Today, things went rather well school wise. That is; until about lunch time, when my stomach started hurting so badly that I could no longer considerate. I went out and sat down in our living room. The room is rather large, even with two couches, an arm chair, television set, and our own personal library (which is also the best library in the country). I decided that this would be a good time to pipe a tune on my ocarina. Just as I finished the most convincing finally of "My Favorite Things" yet-- my lip split... again. I proceeded to wander back to my dad's room where the Vaseline was. Evidently, my dad had gotten there just before I had. The Vaseline was in his closet, and so was he. I walked in and tried to reach for the Vaseline, but he gave me this look over his shoulder; like I'd burnt the cookies and said:
"It followssss ussss, and doessssn't knockssss, Precioussss?" In a deep throaty, raspy voice. I backed up and knocked on the door. "Oh now it knockes!" he replied. I went again for the Vaseline, but he started again, "Ooh, it doessssn't even ask Ussss."
"Fine," he was being unusually difficult, in play- but still. "May I get something?"
"What doessss he want, precioussss?"
"The Vaseline, my lip split." I said, then just to get him for giving me a hard time I added, "And, you said 'he' not 'it' the last time." to which he made one of the labored sounds, like when some one says 'Darn' really loud and fast."But other than that is was a good Gollum impression." I walked back out to the living room trying not to smile so as not to hurt my lip.
I sat in the chair and just thought to my self, "Ok, you've got the imperative sentence structure down now we should get to the exclamatory- exclamations, what am I thinking, I should invent the plural form! OF WHAT? You haven't invented any nouns yet! What you really need to get on to is the alphabet. Which one- actually no let me take a step back, we can't make the alphabet until we have a larger grammar database. The conversations I have with my self are rarely less confusing than this. I thought on a bit longer. When my dad came the room, I put my thoughts away and dusted out my attic.
My dad sat there for a few minutes, or maybe it was seconds, and then rose to his feet and said (in his normal voice) "I know how to get them to come home so we can eat!" and rushed out of the room. I stared after him wondering what on earth he was talking about. He came not two minutes afterward carrying my school books. All I could do was stare at the ceiling and laugh, but it does seem as though when ever we sit down to get to school, They usually come in and cause a large commotion, and usually causing dad to have to leave to disband some micro crusade, or something of the sort. Well this time- NOTHING happened, at all. We actually made it through, my assignments without being interrupted. All I could think was "Praise to the Lord!" I honestly cannot remember the last time this happened.
About ten minutes later they arrived home and dad and I (who had been sitting at the table staring at the empty bowls before us) were saved from fainting from low blood sugar. We ate soup, drank assorted juices, and were very thankful.when we had finished, I cleared the table, and got back to school.

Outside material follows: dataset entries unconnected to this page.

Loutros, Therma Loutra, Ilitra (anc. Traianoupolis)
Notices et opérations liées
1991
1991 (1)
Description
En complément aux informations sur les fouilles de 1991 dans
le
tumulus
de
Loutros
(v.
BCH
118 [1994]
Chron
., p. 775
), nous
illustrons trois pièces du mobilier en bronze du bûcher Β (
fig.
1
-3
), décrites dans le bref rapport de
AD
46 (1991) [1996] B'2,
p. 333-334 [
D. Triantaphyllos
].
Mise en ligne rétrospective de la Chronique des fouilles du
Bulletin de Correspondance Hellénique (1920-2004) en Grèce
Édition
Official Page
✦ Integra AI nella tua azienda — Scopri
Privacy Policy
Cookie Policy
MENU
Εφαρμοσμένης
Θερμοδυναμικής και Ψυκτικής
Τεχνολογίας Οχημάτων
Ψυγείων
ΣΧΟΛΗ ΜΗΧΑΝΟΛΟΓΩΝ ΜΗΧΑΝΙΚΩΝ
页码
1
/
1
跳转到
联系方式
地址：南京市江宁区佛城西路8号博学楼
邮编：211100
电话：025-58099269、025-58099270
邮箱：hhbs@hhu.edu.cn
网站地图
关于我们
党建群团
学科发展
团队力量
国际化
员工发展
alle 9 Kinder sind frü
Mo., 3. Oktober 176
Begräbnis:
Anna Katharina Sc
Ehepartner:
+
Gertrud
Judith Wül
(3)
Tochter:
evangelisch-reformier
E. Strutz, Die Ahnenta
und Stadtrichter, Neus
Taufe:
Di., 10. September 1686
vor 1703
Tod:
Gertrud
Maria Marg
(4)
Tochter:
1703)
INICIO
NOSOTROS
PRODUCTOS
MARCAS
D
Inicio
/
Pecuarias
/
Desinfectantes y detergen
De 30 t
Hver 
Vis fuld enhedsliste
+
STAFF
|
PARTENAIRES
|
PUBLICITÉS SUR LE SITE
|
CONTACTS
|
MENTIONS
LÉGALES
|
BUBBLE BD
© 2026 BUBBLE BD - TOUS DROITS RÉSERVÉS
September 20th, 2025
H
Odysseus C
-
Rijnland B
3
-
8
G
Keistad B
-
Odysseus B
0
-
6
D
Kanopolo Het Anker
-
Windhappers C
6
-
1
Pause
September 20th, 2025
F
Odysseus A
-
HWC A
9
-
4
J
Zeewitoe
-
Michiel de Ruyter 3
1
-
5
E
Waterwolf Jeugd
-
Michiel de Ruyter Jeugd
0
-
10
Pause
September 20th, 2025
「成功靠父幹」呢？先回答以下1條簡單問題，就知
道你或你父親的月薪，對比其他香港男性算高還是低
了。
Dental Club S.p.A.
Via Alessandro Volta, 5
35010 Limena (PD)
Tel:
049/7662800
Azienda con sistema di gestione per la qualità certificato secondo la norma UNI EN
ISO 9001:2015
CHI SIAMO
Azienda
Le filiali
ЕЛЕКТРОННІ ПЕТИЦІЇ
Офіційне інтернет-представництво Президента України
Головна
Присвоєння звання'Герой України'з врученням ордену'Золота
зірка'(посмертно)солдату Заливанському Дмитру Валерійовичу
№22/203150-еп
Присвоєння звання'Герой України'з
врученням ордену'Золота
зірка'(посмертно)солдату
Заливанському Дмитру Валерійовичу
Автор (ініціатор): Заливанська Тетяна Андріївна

It's what happened next that has me convinced that my brothers can, not only read minds, but also do positively ridiculous things just to watch my thoughts get all mixed up.
I was very nearly finished with my school work, but there were a few Items that I couldn't find in the books, so I went to ask dad for help. He came and sat down, and we were trying to figure out exactly which terms to search for when; Knock Knock Knock! "NO!" I answered the door, and at the same time, dad says,
"Come in!"
"How could you?" I whispered to him. It was Josh, and I did the only thing one can do when Josh enters a room. I berried my head in my hands and braced my self. Josh opened the door slowly, so slowly that it was nearly painful, he walked in his enormous blue eyes roving all the while, and on every pass they made over my room, his eyes met mine, mischievously. By this time my thoughts were racing, "did I leave my scissors out- where are my recorders? In my cubby, good- my mug?- not impotent-" and other such thoughts. Dad had finished answering whatever question Josh had come to have answered, and Josh walked out of my room walking slowly and backward so as to reveal, his menacing little grin. though he was only in my room for one minute, it took my ten minutes to clean all of the dust out of my attic and resume my studies.
**NOTE: This is not meant to be taken seriously AT ALL. This is to be read for comedic purposes ONLY.